EXERCISE DETAILS: Which lines of the data hold the word "using"? Copy all of them.

DATA FOR ANALYSIS:
════

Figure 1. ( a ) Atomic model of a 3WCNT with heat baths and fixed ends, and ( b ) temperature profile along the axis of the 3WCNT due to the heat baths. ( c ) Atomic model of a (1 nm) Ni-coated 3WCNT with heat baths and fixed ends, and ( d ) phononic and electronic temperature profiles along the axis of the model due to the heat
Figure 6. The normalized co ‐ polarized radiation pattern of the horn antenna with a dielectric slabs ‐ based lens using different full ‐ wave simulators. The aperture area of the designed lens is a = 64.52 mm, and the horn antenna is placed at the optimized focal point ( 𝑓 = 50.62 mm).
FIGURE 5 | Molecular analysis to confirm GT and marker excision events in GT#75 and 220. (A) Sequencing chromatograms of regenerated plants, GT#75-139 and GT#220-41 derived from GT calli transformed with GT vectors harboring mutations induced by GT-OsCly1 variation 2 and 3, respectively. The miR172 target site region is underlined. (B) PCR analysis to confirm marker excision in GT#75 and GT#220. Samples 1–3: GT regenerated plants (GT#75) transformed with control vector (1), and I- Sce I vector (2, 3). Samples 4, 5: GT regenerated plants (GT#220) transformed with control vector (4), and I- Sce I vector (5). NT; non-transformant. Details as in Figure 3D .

════

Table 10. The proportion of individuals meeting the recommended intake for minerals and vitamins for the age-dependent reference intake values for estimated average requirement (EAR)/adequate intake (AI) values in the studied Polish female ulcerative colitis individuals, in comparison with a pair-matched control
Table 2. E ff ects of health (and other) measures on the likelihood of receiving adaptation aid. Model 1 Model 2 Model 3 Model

════

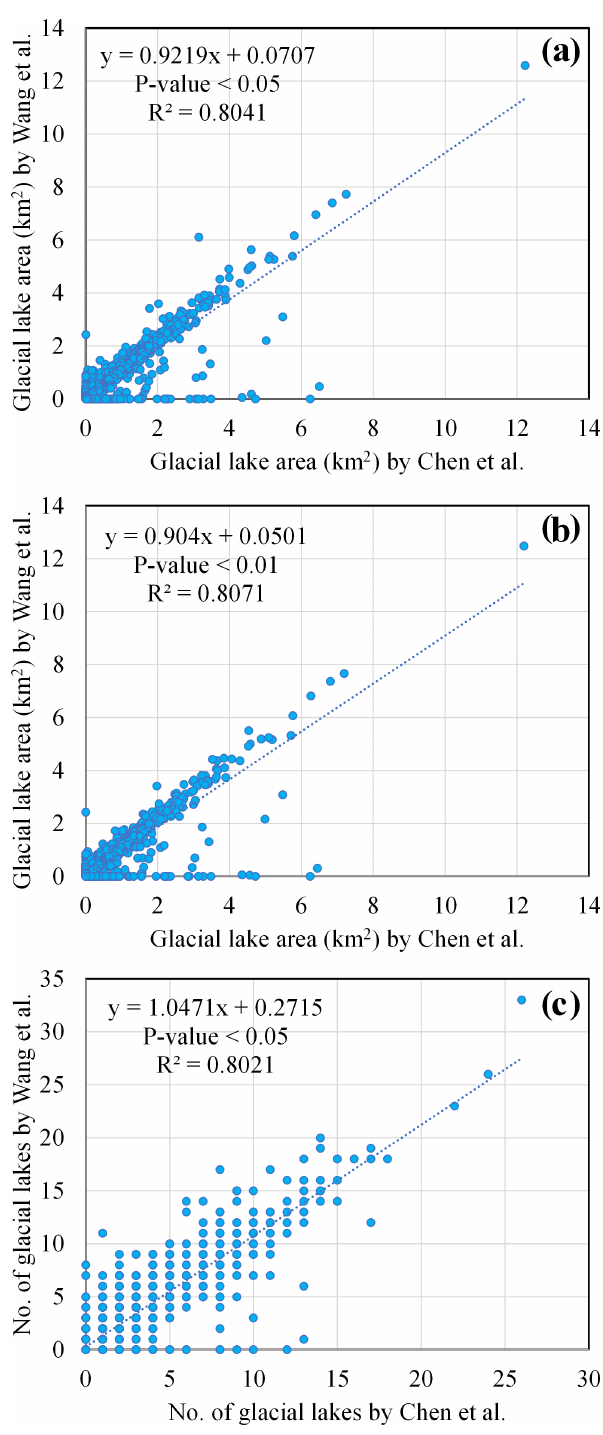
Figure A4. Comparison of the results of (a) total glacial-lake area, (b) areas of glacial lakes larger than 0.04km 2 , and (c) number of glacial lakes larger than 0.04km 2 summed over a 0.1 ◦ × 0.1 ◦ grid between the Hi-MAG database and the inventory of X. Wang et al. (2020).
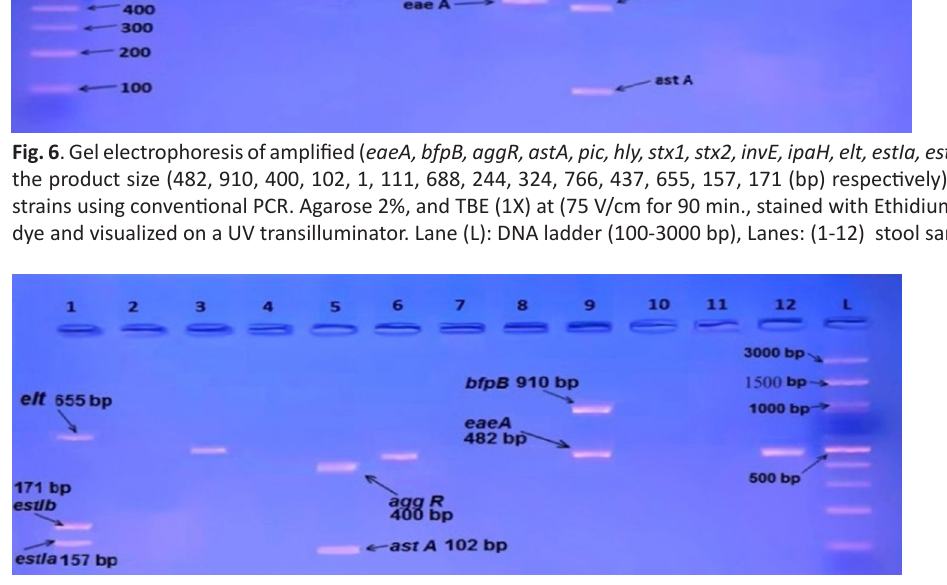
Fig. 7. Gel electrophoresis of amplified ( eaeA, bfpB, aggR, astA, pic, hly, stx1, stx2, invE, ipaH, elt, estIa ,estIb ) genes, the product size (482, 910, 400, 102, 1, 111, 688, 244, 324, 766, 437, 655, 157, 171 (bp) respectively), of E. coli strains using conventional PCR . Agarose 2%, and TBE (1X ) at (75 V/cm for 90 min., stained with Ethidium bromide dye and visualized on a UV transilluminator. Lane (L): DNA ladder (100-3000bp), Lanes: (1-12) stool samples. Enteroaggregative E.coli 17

════

RESULT OF THIS EXERCISE:
Figure 6. The normalized co ‐ polarized radiation pattern of the horn antenna with a dielectric slabs ‐ based lens using different full ‐ wave simulators. The aperture area of the designed lens is a = 64.52 mm, and the horn antenna is placed at the optimized focal point ( 𝑓 = 50.62 mm).
Fig. 7. Gel electrophoresis of amplified ( eaeA, bfpB, aggR, astA, pic, hly, stx1, stx2, invE, ipaH, elt, estIa ,estIb ) genes, the product size (482, 910, 400, 102, 1, 111, 688, 244, 324, 766, 437, 655, 157, 171 (bp) respectively), of E. coli strains using conventional PCR . Agarose 2%, and TBE (1X ) at (75 V/cm for 90 min., stained with Ethidium bromide dye and visualized on a UV transilluminator. Lane (L): DNA ladder (100-3000bp), Lanes: (1-12) stool samples. Enteroaggregative E.coli 17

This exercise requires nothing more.